→ What to do
All entries below must be output word for word, and the pictures left behind.

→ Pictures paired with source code
###

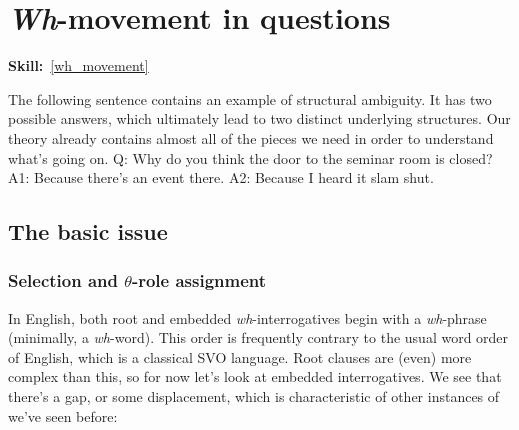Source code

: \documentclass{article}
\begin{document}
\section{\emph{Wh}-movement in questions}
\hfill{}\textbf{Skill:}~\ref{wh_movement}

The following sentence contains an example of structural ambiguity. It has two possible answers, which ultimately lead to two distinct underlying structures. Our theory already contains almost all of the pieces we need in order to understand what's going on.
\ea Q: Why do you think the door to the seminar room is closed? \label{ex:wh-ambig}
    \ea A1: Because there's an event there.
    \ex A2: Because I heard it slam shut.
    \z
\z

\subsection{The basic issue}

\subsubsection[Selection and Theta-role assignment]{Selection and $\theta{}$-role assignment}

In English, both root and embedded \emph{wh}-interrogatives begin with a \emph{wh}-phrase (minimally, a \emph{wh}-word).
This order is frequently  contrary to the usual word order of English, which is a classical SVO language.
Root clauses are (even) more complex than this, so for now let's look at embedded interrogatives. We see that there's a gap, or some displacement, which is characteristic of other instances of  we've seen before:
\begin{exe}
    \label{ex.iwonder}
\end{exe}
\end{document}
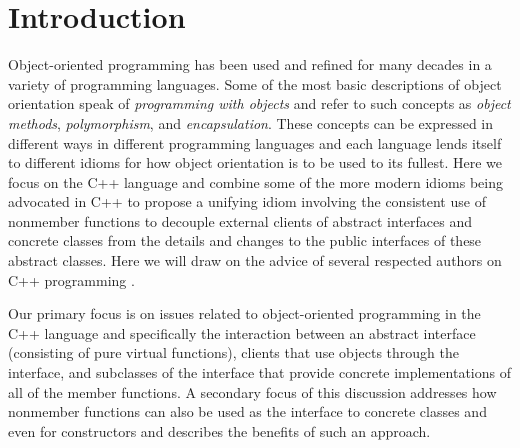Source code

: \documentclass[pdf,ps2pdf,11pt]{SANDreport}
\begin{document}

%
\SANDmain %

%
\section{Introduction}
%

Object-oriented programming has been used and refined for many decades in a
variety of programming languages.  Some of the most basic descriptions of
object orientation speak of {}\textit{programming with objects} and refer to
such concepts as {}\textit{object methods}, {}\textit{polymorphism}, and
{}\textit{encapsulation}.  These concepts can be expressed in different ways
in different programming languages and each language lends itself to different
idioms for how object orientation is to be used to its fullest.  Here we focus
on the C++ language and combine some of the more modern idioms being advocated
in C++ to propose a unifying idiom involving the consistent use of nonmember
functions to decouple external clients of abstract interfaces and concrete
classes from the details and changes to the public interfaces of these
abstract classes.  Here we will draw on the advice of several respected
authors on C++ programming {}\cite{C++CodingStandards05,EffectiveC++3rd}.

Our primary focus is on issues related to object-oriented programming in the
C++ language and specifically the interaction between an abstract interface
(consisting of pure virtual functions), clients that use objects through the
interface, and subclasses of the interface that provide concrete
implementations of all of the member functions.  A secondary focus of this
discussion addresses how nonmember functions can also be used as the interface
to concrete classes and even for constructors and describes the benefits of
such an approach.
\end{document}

###

→ Solution for this problem
Source code

: \documentclass{article}
\begin{document}
\section{\emph{Wh}-movement in questions}
\hfill{}\textbf{Skill:}~\ref{wh_movement}

The following sentence contains an example of structural ambiguity. It has two possible answers, which ultimately lead to two distinct underlying structures. Our theory already contains almost all of the pieces we need in order to understand what's going on.
\ea Q: Why do you think the door to the seminar room is closed? \label{ex:wh-ambig}
    \ea A1: Because there's an event there.
    \ex A2: Because I heard it slam shut.
    \z
\z

\subsection{The basic issue}

\subsubsection[Selection and Theta-role assignment]{Selection and $\theta{}$-role assignment}

In English, both root and embedded \emph{wh}-interrogatives begin with a \emph{wh}-phrase (minimally, a \emph{wh}-word).
This order is frequently  contrary to the usual word order of English, which is a classical SVO language.
Root clauses are (even) more complex than this, so for now let's look at embedded interrogatives. We see that there's a gap, or some displacement, which is characteristic of other instances of  we've seen before:
\begin{exe}
    \label{ex.iwonder}
\end{exe}
\end{document}
Source code

: \documentclass[pdf,ps2pdf,11pt]{SANDreport}
\begin{document}

%
\SANDmain %

%
\section{Introduction}
%

Object-oriented programming has been used and refined for many decades in a
variety of programming languages.  Some of the most basic descriptions of
object orientation speak of {}\textit{programming with objects} and refer to
such concepts as {}\textit{object methods}, {}\textit{polymorphism}, and
{}\textit{encapsulation}.  These concepts can be expressed in different ways
in different programming languages and each language lends itself to different
idioms for how object orientation is to be used to its fullest.  Here we focus
on the C++ language and combine some of the more modern idioms being advocated
in C++ to propose a unifying idiom involving the consistent use of nonmember
functions to decouple external clients of abstract interfaces and concrete
classes from the details and changes to the public interfaces of these
abstract classes.  Here we will draw on the advice of several respected
authors on C++ programming {}\cite{C++CodingStandards05,EffectiveC++3rd}.

Our primary focus is on issues related to object-oriented programming in the
C++ language and specifically the interaction between an abstract interface
(consisting of pure virtual functions), clients that use objects through the
interface, and subclasses of the interface that provide concrete
implementations of all of the member functions.  A secondary focus of this
discussion addresses how nonmember functions can also be used as the interface
to concrete classes and even for constructors and describes the benefits of
such an approach.
\end{document}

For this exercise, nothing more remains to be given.